(Stored data entries)
.....

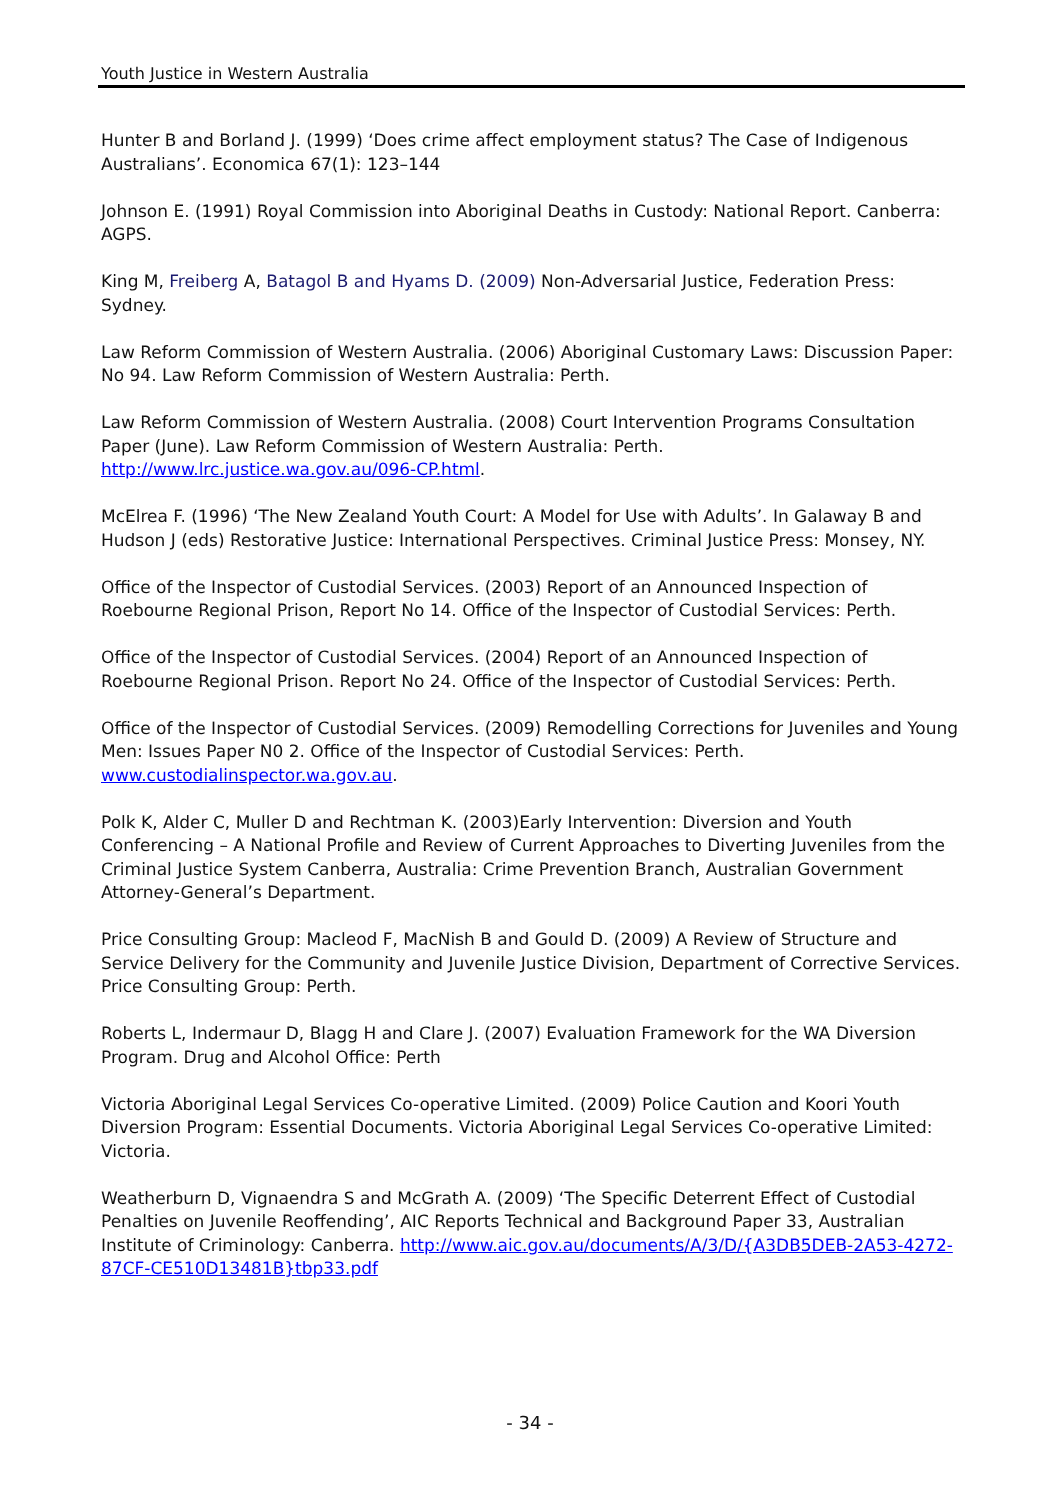Youth Justice in Western Australia
Hunter B and Borland J. (1999) ‘Does crime affect employment status? The Case of Indigenous Australians’. Economica 67(1): 123–144
Johnson E. (1991) Royal Commission into Aboriginal Deaths in Custody: National Report. Canberra: AGPS.
King M, Freiberg A, Batagol B and Hyams D. (2009) Non-Adversarial Justice, Federation Press: Sydney.
Law Reform Commission of Western Australia. (2006) Aboriginal Customary Laws: Discussion Paper: No 94. Law Reform Commission of Western Australia: Perth.
Law Reform Commission of Western Australia. (2008) Court Intervention Programs Consultation Paper (June). Law Reform Commission of Western Australia: Perth. http://www.lrc.justice.wa.gov.au/096-CP.html.
McElrea F. (1996) ‘The New Zealand Youth Court: A Model for Use with Adults’. In Galaway B and Hudson J (eds) Restorative Justice: International Perspectives. Criminal Justice Press: Monsey, NY.
Office of the Inspector of Custodial Services. (2003) Report of an Announced Inspection of Roebourne Regional Prison, Report No 14. Office of the Inspector of Custodial Services: Perth.
Office of the Inspector of Custodial Services. (2004) Report of an Announced Inspection of Roebourne Regional Prison. Report No 24. Office of the Inspector of Custodial Services: Perth.
Office of the Inspector of Custodial Services. (2009) Remodelling Corrections for Juveniles and Young Men: Issues Paper N0 2. Office of the Inspector of Custodial Services: Perth. www.custodialinspector.wa.gov.au.
Polk K, Alder C, Muller D and Rechtman K. (2003)Early Intervention: Diversion and Youth Conferencing – A National Profile and Review of Current Approaches to Diverting Juveniles from the Criminal Justice System Canberra, Australia: Crime Prevention Branch, Australian Government Attorney-General’s Department.
Price Consulting Group: Macleod F, MacNish B and Gould D. (2009) A Review of Structure and Service Delivery for the Community and Juvenile Justice Division, Department of Corrective Services. Price Consulting Group: Perth.
Roberts L, Indermaur D, Blagg H and Clare J. (2007) Evaluation Framework for the WA Diversion Program. Drug and Alcohol Office: Perth
Victoria Aboriginal Legal Services Co-operative Limited. (2009) Police Caution and Koori Youth Diversion Program: Essential Documents. Victoria Aboriginal Legal Services Co-operative Limited: Victoria.
Weatherburn D, Vignaendra S and McGrath A. (2009) ‘The Specific Deterrent Effect of Custodial Penalties on Juvenile Reoffending’, AIC Reports Technical and Background Paper 33, Australian Institute of Criminology: Canberra. http://www.aic.gov.au/documents/A/3/D/{A3DB5DEB-2A53-4272-87CF-CE510D13481B}tbp33.pdf
- 34 -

.....

■ **About this exercise**
Reproduce the records above from their first line to the line bearing "Johnson E. (1991)", both ends included, leaving every picture out.

■ **Task result**
Youth Justice in Western Australia
Hunter B and Borland J. (1999) ‘Does crime affect employment status? The Case of Indigenous Australians’. Economica 67(1): 123–144
Johnson E. (1991) Royal Commission into Aboriginal Deaths in Custody: National Report. Canberra: AGPS.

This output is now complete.